> [What this task involves] Reproduce the entries exactly, but keep the pictures out of the copy.

> [Provided records]
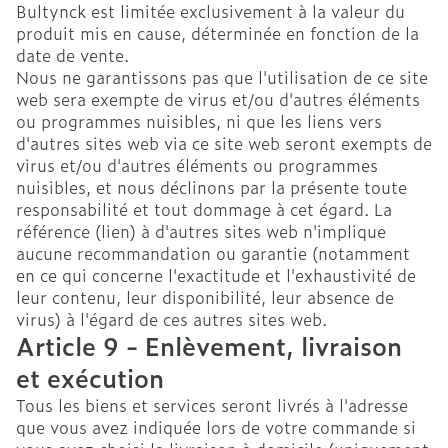
Bultynck est limitée exclusivement à la valeur du
produit mis en cause, déterminée en fonction de la
date de vente.
Nous ne garantissons pas que l'utilisation de ce site
web sera exempte de virus et/ou d'autres éléments
ou programmes nuisibles, ni que les liens vers
d'autres sites web via ce site web seront exempts de
virus et/ou d'autres éléments ou programmes
nuisibles, et nous déclinons par la présente toute
responsabilité et tout dommage à cet égard. La
référence (lien) à d'autres sites web n'implique
aucune recommandation ou garantie (notamment
en ce qui concerne l'exactitude et l'exhaustivité de
leur contenu, leur disponibilité, leur absence de
virus) à l'égard de ces autres sites web.
Article 9 - Enlèvement, livraison
et exécution
Tous les biens et services seront livrés à l'adresse
que vous avez indiquée lors de votre commande si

> [Final answer]
Bultynck est limitée exclusivement à la valeur du
produit mis en cause, déterminée en fonction de la
date de vente.
Nous ne garantissons pas que l'utilisation de ce site
web sera exempte de virus et/ou d'autres éléments
ou programmes nuisibles, ni que les liens vers
d'autres sites web via ce site web seront exempts de
virus et/ou d'autres éléments ou programmes
nuisibles, et nous déclinons par la présente toute
responsabilité et tout dommage à cet égard. La
référence (lien) à d'autres sites web n'implique
aucune recommandation ou garantie (notamment
en ce qui concerne l'exactitude et l'exhaustivité de
leur contenu, leur disponibilité, leur absence de
virus) à l'égard de ces autres sites web.
Article 9 - Enlèvement, livraison
et exécution
Tous les biens et services seront livrés à l'adresse
que vous avez indiquée lors de votre commande si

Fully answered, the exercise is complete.